# What is needed:
Pull out each line in the rows below that contains the string "barcode".

Stored entries:
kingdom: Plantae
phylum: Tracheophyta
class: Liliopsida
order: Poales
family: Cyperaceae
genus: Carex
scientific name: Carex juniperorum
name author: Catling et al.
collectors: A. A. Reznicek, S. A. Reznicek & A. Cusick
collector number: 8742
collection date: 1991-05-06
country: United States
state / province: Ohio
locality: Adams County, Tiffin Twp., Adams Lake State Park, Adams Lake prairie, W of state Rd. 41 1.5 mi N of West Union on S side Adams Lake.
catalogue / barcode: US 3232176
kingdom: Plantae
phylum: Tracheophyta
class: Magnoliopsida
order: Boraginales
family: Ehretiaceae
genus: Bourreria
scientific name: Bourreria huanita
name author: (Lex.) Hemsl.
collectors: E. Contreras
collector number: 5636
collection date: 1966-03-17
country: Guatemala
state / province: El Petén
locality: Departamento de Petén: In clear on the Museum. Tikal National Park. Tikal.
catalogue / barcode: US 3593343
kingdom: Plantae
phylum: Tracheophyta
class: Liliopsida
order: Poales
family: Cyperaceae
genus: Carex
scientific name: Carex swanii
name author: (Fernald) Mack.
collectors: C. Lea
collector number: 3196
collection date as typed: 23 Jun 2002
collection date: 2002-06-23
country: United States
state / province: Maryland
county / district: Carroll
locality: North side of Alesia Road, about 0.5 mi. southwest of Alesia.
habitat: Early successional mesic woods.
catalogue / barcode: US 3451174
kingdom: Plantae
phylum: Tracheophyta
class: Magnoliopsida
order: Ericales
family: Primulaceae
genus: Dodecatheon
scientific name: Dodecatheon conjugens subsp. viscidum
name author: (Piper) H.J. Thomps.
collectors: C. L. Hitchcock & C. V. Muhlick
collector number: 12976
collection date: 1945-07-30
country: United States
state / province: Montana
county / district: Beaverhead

# Answer for this exercise:
catalogue / barcode: US 3232176
catalogue / barcode: US 3593343
catalogue / barcode: US 3451174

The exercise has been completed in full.